Verwaltungsgericht ordnet Erzwingungshaft an

Mit Erzwingungshaft für die Dauer einer Woche sollte die Verpflichtung des Vaters, die Kinder an einer Schule anzumelden, durchgesetzt werden. Nach der gerichtlichen Entscheidung meldete der Vater inzwischen seine Töchter an einer Gesamtschule an. Die Kinder blieben aber bis heute dem Unterricht fern. Die Behörde hat daher jetzt erneut einen Antrag auf Anordnung der Erzwingungshaft gegen den Vater gestellt.
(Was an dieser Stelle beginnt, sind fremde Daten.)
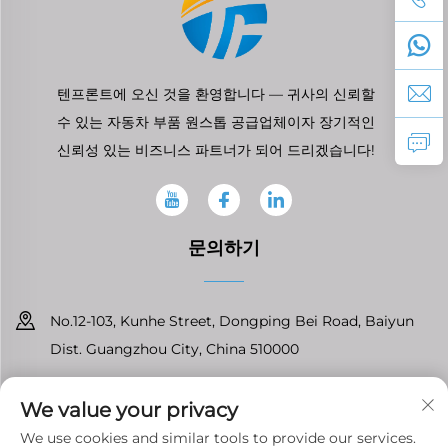
텐프론트에 오신 것을 환영합니다 — 귀사의 신뢰할
수 있는 자동차 부품 원스톱 공급업체이자 장기적인
신뢰성 있는 비즈니스 파트너가 되어 드리겠습니다!
문의하기
No.12-103, Kunhe Street, Dongping Bei Road, Baiyun
Dist. Guangzhou City, China 510000
+86-13826296061
We value your privacy
[email protected]
We use cookies and similar tools to provide our services.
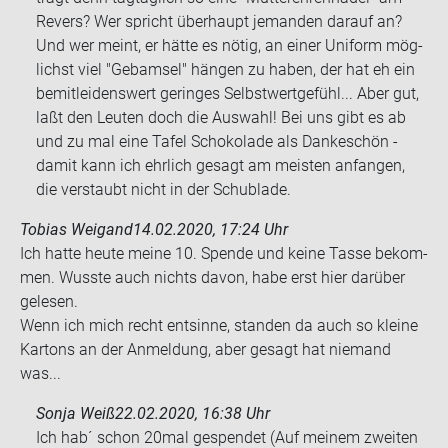
Re­vers? Wer spricht über­haupt je­man­den dar­auf an?
Und wer meint, er hätte es nötig, an einer Uni­form mög­
lichst viel "Gebam­sel" hän­gen zu haben, der hat eh ein
be­mit­lei­dens­wert ge­rin­ges Selbst­wert­ge­fühl... Aber gut,
laßt den Leu­ten doch die Aus­wahl! Bei uns gibt es ab
und zu mal eine Tafel Scho­ko­la­de als Dan­ke­schön -
damit kann ich ehr­lich ge­sagt am meis­ten an­fan­gen,
die ver­staubt nicht in der Schub­la­de.
Tobias Weigand
14.02.2020, 17:24 Uhr
Ich hatte heute meine 10. Spen­de und keine Tasse be­kom­
men. Wuss­te auch nichts davon, habe erst hier dar­über
ge­le­sen.
Wenn ich mich recht ent­sin­ne, stan­den da auch so klei­ne
Kar­tons an der An­mel­dung, aber ge­sagt hat nie­mand
was...
Sonja Weiß
22.02.2020, 16:38 Uhr
Ich hab´ schon 20mal ge­spen­det (Auf mei­nem zwei­ten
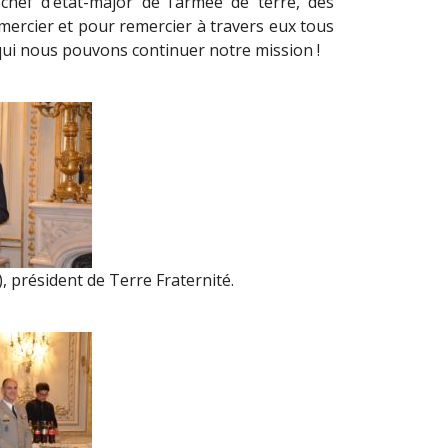
chef d’état-major de l’armée de terre, des
emercier et pour remercier à travers eux tous
qui nous pouvons continuer notre mission !
, président de Terre Fraternité.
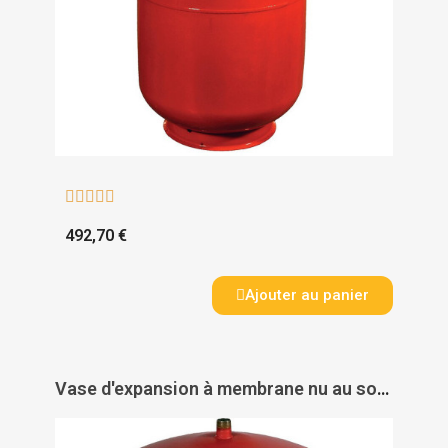





492,70 €
Ajouter au panier
Vase d'expansion à membrane nu au sol - GITRAL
Verwaltungsgericht ordnet Erzwingungshaft an

Im April hatte das Oberverwaltungsgericht gegen einen Vater dreier schulpflichtiger Mädchen, der sich aus religiösen und weltanschaulichen Gründen geweigert hatte, seine Kinder zur Schule zu schicken, Erzwingungshaft für die Dauer von einer Woche angeordnet. Damit sollte seine Verpflichtung, die Kinder an einer Schule anzumelden, durchgesetzt werden (siehe Presseerklärung vom 26. April 2006). Nach der gerichtlichen Entscheidung meldete der Vater inzwischen seine Töchter an einer Gesamtschule an. Die Kinder blieben aber bis heute dem Unterricht fern. Die Behörde hat daher jetzt erneut einen Antrag auf Anordnung der Erzwingungshaft gegen den Vater gestellt.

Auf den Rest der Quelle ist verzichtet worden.